**Data listing**
----

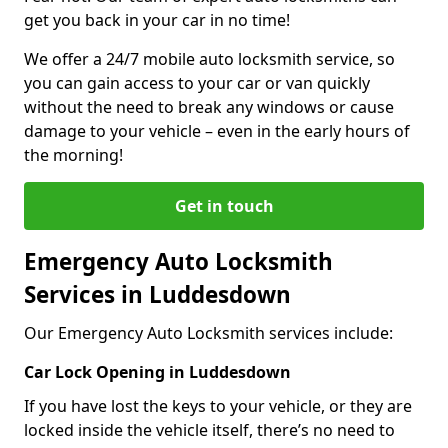
get you back in your car in no time!
We offer a 24/7 mobile auto locksmith service, so
you can gain access to your car or van quickly
without the need to break any windows or cause
damage to your vehicle – even in the early hours of
the morning!
Get in touch
Emergency Auto Locksmith
Services in Luddesdown
Our Emergency Auto Locksmith services include:
Car Lock Opening in Luddesdown
If you have lost the keys to your vehicle, or they are
locked inside the vehicle itself, there’s no need to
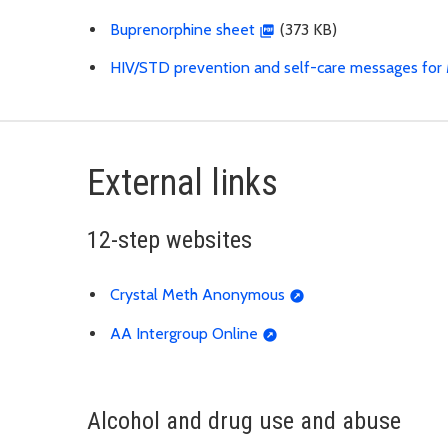
Buprenorphine sheet
(373 KB)
HIV/STD prevention and self-care messages for 
External links
12-step websites
Crystal Meth Anonymous
AA Intergroup Online
Alcohol and drug use and abuse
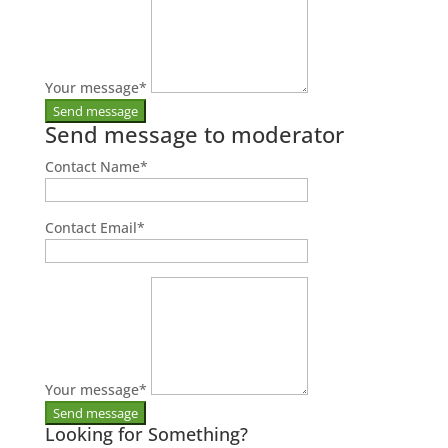
Your message
*
Send message to moderator
Contact Name
*
Contact Email
*
Your message
*
Looking for Something?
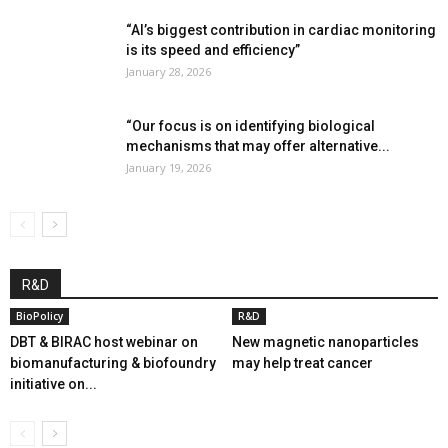
“AI’s biggest contribution in cardiac monitoring
is its speed and efficiency”
January 28, 2026
“Our focus is on identifying biological
mechanisms that may offer alternative...
January 19, 2026
R&D
BioPolicy
R&D
DBT & BIRAC host webinar on
New magnetic nanoparticles
biomanufacturing & biofoundry
may help treat cancer
initiative on...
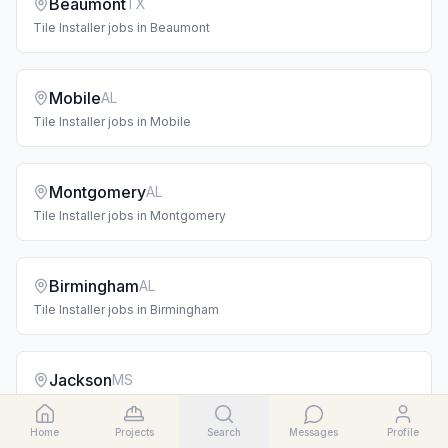
Beaumont
TX
Tile Installer
jobs in
Beaumont
Mobile
AL
Tile Installer
jobs in
Mobile
Montgomery
AL
Tile Installer
jobs in
Montgomery
Birmingham
AL
Tile Installer
jobs in
Birmingham
Jackson
MS
Tile Installer
jobs in
Jackson
Home
Projects
Search
Messages
Profile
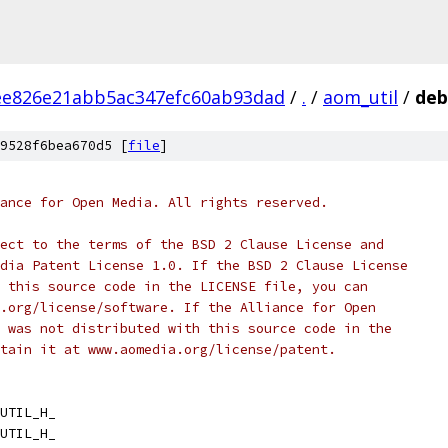
ee826e21abb5ac347efc60ab93dad
/
.
/
aom_util
/
deb
9528f6bea670d5 [
file
]
ance for Open Media. All rights reserved.
ect to the terms of the BSD 2 Clause License and
dia Patent License 1.0. If the BSD 2 Clause License
 this source code in the LICENSE file, you can
.org/license/software. If the Alliance for Open
 was not distributed with this source code in the
tain it at www.aomedia.org/license/patent.
UTIL_H_
UTIL_H_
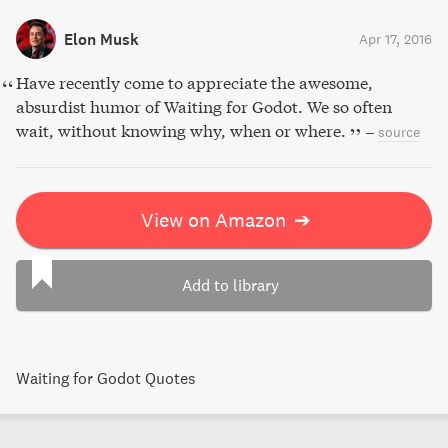
Elon Musk
Apr 17, 2016
Have recently come to appreciate the awesome,
absurdist humor of Waiting for Godot. We so often
wait, without knowing why, when or where.
–
source
View on Amazon
➔
Add to library
Waiting for Godot Quotes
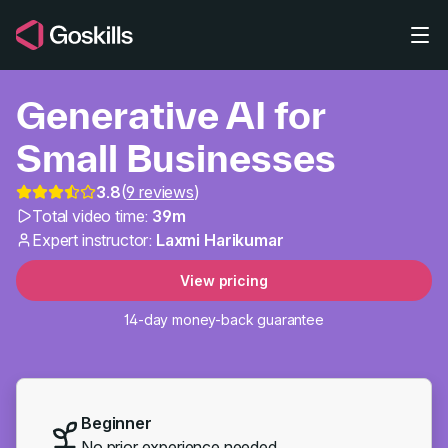
Skip to main content
Generative AI for
Small Businesses
3.8
(
9 reviews
)
Total video time:
39m
Generative AI for Small
Expert instructor:
Laxmi Harikumar
View pricing
14-day money-back guarantee
Beginner
No prior experience needed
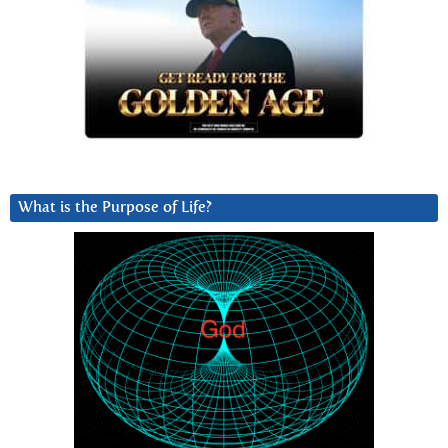
What is the Purpose of Life?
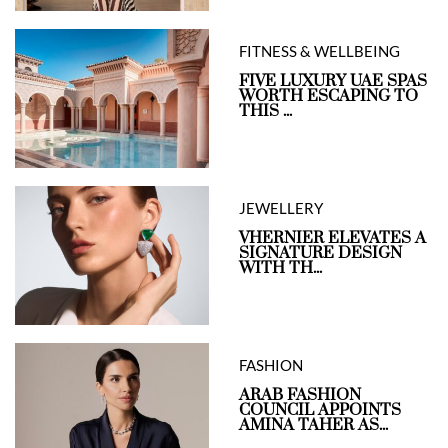
FITNESS & WELLBEING
FIVE LUXURY UAE SPAS
WORTH ESCAPING TO
THIS ...
JEWELLERY
VHERNIER ELEVATES A
SIGNATURE DESIGN
WITH TH...
FASHION
ARAB FASHION
COUNCIL APPOINTS
AMINA TAHER AS...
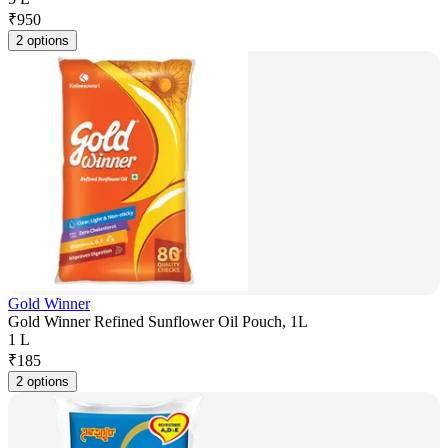
₹
950
2 options
Gold Winner
Gold Winner Refined Sunflower Oil Pouch, 1L
1 L
₹
185
2 options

----

**Exercise prompt**
Any picture found in the data is to be skipped while the rest is copied exactly.

**Task output**
get you back in your car in no time!
We offer a 24/7 mobile auto locksmith service, so
you can gain access to your car or van quickly
without the need to break any windows or cause
damage to your vehicle – even in the early hours of
the morning!
Get in touch
Emergency Auto Locksmith
Services in Luddesdown
Our Emergency Auto Locksmith services include:
Car Lock Opening in Luddesdown
If you have lost the keys to your vehicle, or they are
locked inside the vehicle itself, there’s no need to
Buprenorphine sheet
(373 KB)
HIV/STD prevention and self-care messages for 
External links
12-step websites
Crystal Meth Anonymous
AA Intergroup Online
Alcohol and drug use and abuse
Your message
*
Send message to moderator
Contact Name
*
Contact Email
*
Your message
*
Looking for Something?
“AI’s biggest contribution in cardiac monitoring
is its speed and efficiency”
January 28, 2026
“Our focus is on identifying biological
mechanisms that may offer alternative...
January 19, 2026
R&D
BioPolicy
R&D
DBT & BIRAC host webinar on
New magnetic nanoparticles
biomanufacturing & biofoundry
may help treat cancer
initiative on...
Beaumont
TX
Tile Installer
jobs in
Beaumont
Mobile
AL
Tile Installer
jobs in
Mobile
Montgomery
AL
Tile Installer
jobs in
Montgomery
Birmingham
AL
Tile Installer
jobs in
Birmingham
Jackson
MS
Tile Installer
jobs in
Jackson
Home
Projects
Search
Messages
Profile
ee826e21abb5ac347efc60ab93dad
/
.
/
aom_util
/
deb
9528f6bea670d5 [
file
]
ance for Open Media. All rights reserved.
ect to the terms of the BSD 2 Clause License and
dia Patent License 1.0. If the BSD 2 Clause License
 this source code in the LICENSE file, you can
.org/license/software. If the Alliance for Open
 was not distributed with this source code in the
tain it at www.aomedia.org/license/patent.
UTIL_H_
UTIL_H_
Elon Musk
Apr 17, 2016
Have recently come to appreciate the awesome,
absurdist humor of Waiting for Godot. We so often
wait, without knowing why, when or where.
–
source
View on Amazon
➔
Add to library
Waiting for Godot Quotes
Skip to main content
Generative AI for
Small Businesses
3.8
(
9 reviews
)
Total video time:
39m
Generative AI for Small
Expert instructor:
Laxmi Harikumar
View pricing
14-day money-back guarantee
Beginner
No prior experience needed
What is the Purpose of Life?
FITNESS & WELLBEING
FIVE LUXURY UAE SPAS
WORTH ESCAPING TO
THIS ...
JEWELLERY
VHERNIER ELEVATES A
SIGNATURE DESIGN
WITH TH...
FASHION
ARAB FASHION
COUNCIL APPOINTS
AMINA TAHER AS...
₹
950
2 options
Gold Winner
Gold Winner Refined Sunflower Oil Pouch, 1L
1 L
₹
185
2 options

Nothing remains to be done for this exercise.